Executive Director Ruby Corado has since launched a GoFundMe appeal with the goal of raising $75,000. That amount could keep the shelter running for no more than another month, and the nonprofit will likely lay off half of its employees, many of whom are former clients, said Alexis Blackmon, director of government affairs for Casa Ruby. By Tuesday evening, donors had contributed more than $74,000. Corado could not be reached for comment.
“We have alerted our clients to let them know, but we’re not going to stop them from coming even after the first [of October]," Blackmon said. “The purpose of the GoFundMe is to continue to raise funds to try to ... offer some forms of services within the community.
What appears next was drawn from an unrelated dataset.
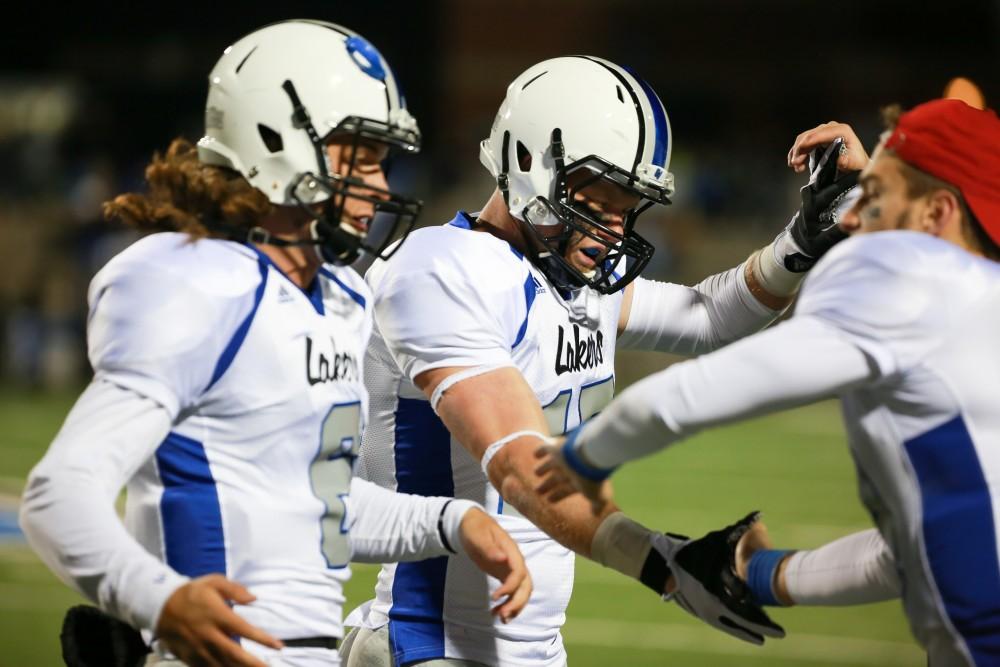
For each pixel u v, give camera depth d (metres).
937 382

So depending on how well our fundraising and our grass-roots goals, we may be able to try to self-fund a low barrier [shelter].”
Casa Ruby opened in 2012 as a small bilingual drop-in center with a handful of volunteers. Since then, the nonprofit says it has expanded to an organization with more than 100 employees, shelter beds in seven locations and a new office in El Salvador. It now offers a range of services, from emergency shelter to health counseling to immigration services. In 2014, the nonprofit took in $261,725 a year, according to its federal tax filings, and Corado earned just $31,895. By 2019, the nonprofit was reporting nearly $3.5 million in annual revenue, and Corado was earning close to $250,000.
Still, the organization has struggled to cover some expenses. Earlier this year, Corado launched a separate GoFundMe campaign to save the nonprofit’s low-barrier housing program. Corado said in that fundraising appeal that an electrical fire and subsequent dispute with the landlord forced the organization out of the building it was renting at 7530 Georgia Avenue NW. That campaign raised more than $108,000.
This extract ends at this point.